Roby, a massive man with tree-trunk thighs, was listed at 6 feet 2, 245 pounds, but his Coral Springs-based attorney and close friend, Scott Salomon, said the punter's usual playing weight was closer to 265.

"Reggie never worried about numbers on a scale," Salomon said.

"Reggie was a big man, an imposing figure. There will never be a punter ... as good as Reggie from the pure mechanics and athletic standpoint."

Roby's parting from the Dolphins wasn't amicable.

Despite being signed for a then-record high (for a punter) average of $455,000 per year over three seasons, Roby had gone through most of his money, spent on failed marriages and business dealings.

Roby also had two children with his first wife, Carla -- daughter Brittany, 18, and son Bry, 16.

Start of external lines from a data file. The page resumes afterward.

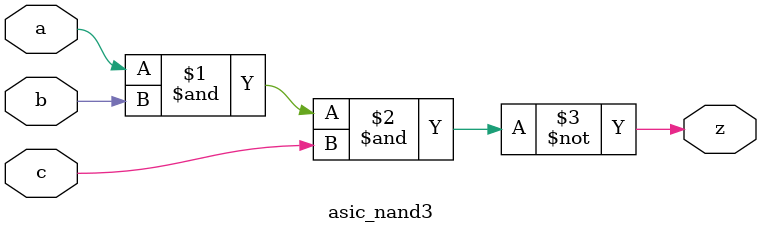
<source format=v>

module asic_nand3 #(parameter PROP = "DEFAULT")   (
    input  a,
    input  b,
    input  c,
    output z
    );

   assign z = ~(a & b & c);

endmodule

</source>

Randall Kaspar, Roby's agent at the time, advised him to file for bankruptcy in hope of getting his contract voided so he could become a free agent.

Instead, the Dolphins waived Roby before the 1993 season, opting for Dale Hatcher.

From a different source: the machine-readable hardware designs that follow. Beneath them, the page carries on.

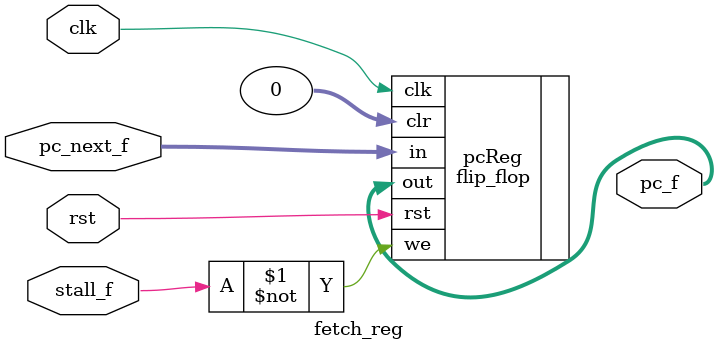
<source format=sv>
module fetch_reg (
    input   logic   clk, rst,
    input   logic   stall_f,
    input   logic   [31:0]pc_next_f,
    output  logic   [31:0]pc_f
);
    flip_flop pcReg (
        .clk(clk),
        .rst(rst),
        .we(~stall_f),
        .clr(0),
        .in(pc_next_f),
        .out(pc_f)
    );

endmodule: fetch_reg
</source>
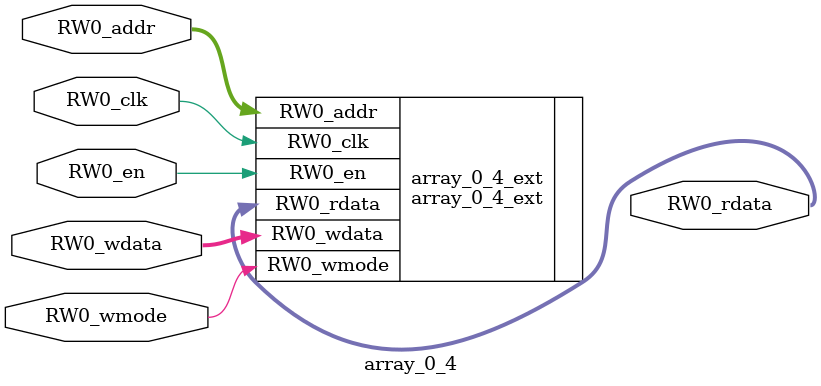
<source format=sv>
`ifndef RANDOMIZE
  `ifdef RANDOMIZE_MEM_INIT
    `define RANDOMIZE
  `endif // RANDOMIZE_MEM_INIT
`endif // not def RANDOMIZE
`ifndef RANDOMIZE
  `ifdef RANDOMIZE_REG_INIT
    `define RANDOMIZE
  `endif // RANDOMIZE_REG_INIT
`endif // not def RANDOMIZE

`ifndef RANDOM
  `define RANDOM $random
`endif // not def RANDOM

// Users can define INIT_RANDOM as general code that gets injected into the
// initializer block for modules with registers.
`ifndef INIT_RANDOM
  `define INIT_RANDOM
`endif // not def INIT_RANDOM

// If using random initialization, you can also define RANDOMIZE_DELAY to
// customize the delay used, otherwise 0.002 is used.
`ifndef RANDOMIZE_DELAY
  `define RANDOMIZE_DELAY 0.002
`endif // not def RANDOMIZE_DELAY

// Define INIT_RANDOM_PROLOG_ for use in our modules below.
`ifndef INIT_RANDOM_PROLOG_
  `ifdef RANDOMIZE
    `ifdef VERILATOR
      `define INIT_RANDOM_PROLOG_ `INIT_RANDOM
    `else  // VERILATOR
      `define INIT_RANDOM_PROLOG_ `INIT_RANDOM #`RANDOMIZE_DELAY begin end
    `endif // VERILATOR
  `else  // RANDOMIZE
    `define INIT_RANDOM_PROLOG_
  `endif // RANDOMIZE
`endif // not def INIT_RANDOM_PROLOG_

// Include register initializers in init blocks unless synthesis is set
`ifndef SYNTHESIS
  `ifndef ENABLE_INITIAL_REG_
    `define ENABLE_INITIAL_REG_
  `endif // not def ENABLE_INITIAL_REG_
`endif // not def SYNTHESIS

// Include rmemory initializers in init blocks unless synthesis is set
`ifndef SYNTHESIS
  `ifndef ENABLE_INITIAL_MEM_
    `define ENABLE_INITIAL_MEM_
  `endif // not def ENABLE_INITIAL_MEM_
`endif // not def SYNTHESIS

module array_0_4(
  input  [13:0] RW0_addr,
  input         RW0_en,
  input         RW0_clk,
  input         RW0_wmode,
  input  [63:0] RW0_wdata,
  output [63:0] RW0_rdata
);

  array_0_4_ext array_0_4_ext (
    .RW0_addr  (RW0_addr),
    .RW0_en    (RW0_en),
    .RW0_clk   (RW0_clk),
    .RW0_wmode (RW0_wmode),
    .RW0_wdata (RW0_wdata),
    .RW0_rdata (RW0_rdata)
  );
endmodule


</source>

Roby went on to play for the Redskins, Buccaneers, Oilers and 49ers before retiring in 1999.

He led the AFC in 1991 with an average punt of 45.7 yards.

Roby has the second highest punting average by a Dolphin (43.3 yards) and the longest punt (77 yards on Nov. 29, 1987, against the Bills). Matt Turk tied that mark in 2001.

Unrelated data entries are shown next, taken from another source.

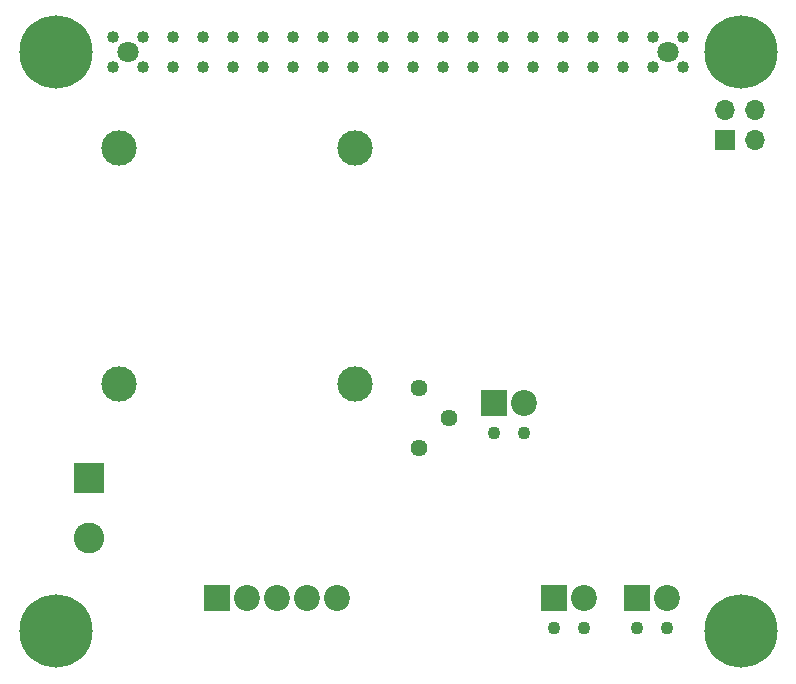
<source format=gbr>
G04 #@! TF.GenerationSoftware,KiCad,Pcbnew,(5.1.10-1-10_14)*
G04 #@! TF.CreationDate,2022-04-10T19:47:37-06:00*
G04 #@! TF.ProjectId,RPiG3iMac,52506947-3369-44d6-9163-2e6b69636164,1.2*
G04 #@! TF.SameCoordinates,Original*
G04 #@! TF.FileFunction,Soldermask,Bot*
G04 #@! TF.FilePolarity,Negative*
%FSLAX46Y46*%
G04 Gerber Fmt 4.6, Leading zero omitted, Abs format (unit mm)*
G04 Created by KiCad (PCBNEW (5.1.10-1-10_14)) date 2022-04-10 19:47:37*
%MOMM*%
%LPD*%
G01*
G04 APERTURE LIST*
%ADD10R,2.200000X2.200000*%
%ADD11C,1.100000*%
%ADD12C,2.200000*%
%ADD13C,3.000000*%
%ADD14C,6.200000*%
%ADD15R,2.600000X2.600000*%
%ADD16C,2.600000*%
%ADD17C,1.800000*%
%ADD18C,1.020000*%
%ADD19R,1.700000X1.700000*%
%ADD20O,1.700000X1.700000*%
%ADD21C,1.440000*%
G04 APERTURE END LIST*
D10*
X152400000Y-99060000D03*
D11*
X152400000Y-101600000D03*
D12*
X154940000Y-99060000D03*
D11*
X154940000Y-101600000D03*
D13*
X140650000Y-97470000D03*
X120650000Y-97470000D03*
X140650000Y-77470000D03*
X120650000Y-77470000D03*
D14*
X173260000Y-69405000D03*
X173260000Y-118405000D03*
X115260000Y-118405000D03*
X115260000Y-69405000D03*
D15*
X118110000Y-105410000D03*
D16*
X118110000Y-110490000D03*
D17*
X121415000Y-69350000D03*
X167135000Y-69350000D03*
D18*
X120145000Y-70620000D03*
X122685000Y-70620000D03*
X125225000Y-70620000D03*
X127765000Y-70620000D03*
X130305000Y-70620000D03*
X132845000Y-70620000D03*
X135385000Y-70620000D03*
X137925000Y-70620000D03*
X140465000Y-70620000D03*
X143005000Y-70620000D03*
X145545000Y-70620000D03*
X148085000Y-70620000D03*
X150625000Y-70620000D03*
X153165000Y-70620000D03*
X155705000Y-70620000D03*
X158245000Y-70620000D03*
X160785000Y-70620000D03*
X163325000Y-70620000D03*
X165865000Y-70620000D03*
X168405000Y-70620000D03*
X120145000Y-68080000D03*
X122685000Y-68080000D03*
X125225000Y-68080000D03*
X127765000Y-68080000D03*
X130305000Y-68080000D03*
X132845000Y-68080000D03*
X135385000Y-68080000D03*
X137925000Y-68080000D03*
X140465000Y-68080000D03*
X143005000Y-68080000D03*
X145545000Y-68080000D03*
X148085000Y-68080000D03*
X150625000Y-68080000D03*
X153165000Y-68080000D03*
X155705000Y-68080000D03*
X158245000Y-68080000D03*
X160785000Y-68080000D03*
X163325000Y-68080000D03*
X165865000Y-68080000D03*
X168405000Y-68080000D03*
D19*
X171980000Y-76790000D03*
D20*
X171980000Y-74250000D03*
X174520000Y-76790000D03*
X174520000Y-74250000D03*
D21*
X146050000Y-97790000D03*
X148590000Y-100330000D03*
X146050000Y-102870000D03*
D10*
X128905000Y-115570000D03*
D12*
X131445000Y-115570000D03*
X133985000Y-115570000D03*
X136525000Y-115570000D03*
X139065000Y-115570000D03*
D10*
X157480000Y-115570000D03*
D11*
X157480000Y-118110000D03*
D12*
X160020000Y-115570000D03*
D11*
X160020000Y-118110000D03*
X167005000Y-118110000D03*
D12*
X167005000Y-115570000D03*
D11*
X164465000Y-118110000D03*
D10*
X164465000Y-115570000D03*
M02*

</source>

Roby averaged a franchise-high 58.5 yards on four punts in a 1986 game against the 49ers.

His former Dolphins teammates said they were saddened and shocked.

"It's very tough when you talk about Reggie White, then you talk about a teammate that passed away at 43," said former Dolphins linebacker Bryan Cox, who played with Roby in the 1991 and 1992 seasons.

"It makes you worry about your health and your mortality."

Former quarterback Dan Marino, who broke in with Roby in 1983, was clearly shaken.

"He was a great Dolphin, and it's hard to take, especially for a guy so young like that," Marino said.

"A normal punter? No. He was known for his hang time and the big punts, so everybody's going to miss Reggie."

Roby started a cookie company in 2001 -- Reggie's Cookies -- but it failed as did many of his other financial ventures.

After a failed comeback bid with the Eagles in 2003, Roby relocated his family to Nashville last year, where he had began to rebuild his portfolio in the mortgage financing industry.

He was also the marketing director for Backfield in Motion, a nonprofit group mixing athletics and academics to help inner-city boys.

"Underneath that strength of a professional athlete, Reggie was just a kid at heart," said Michael Brown, Backfield in Motion's chief executive officer.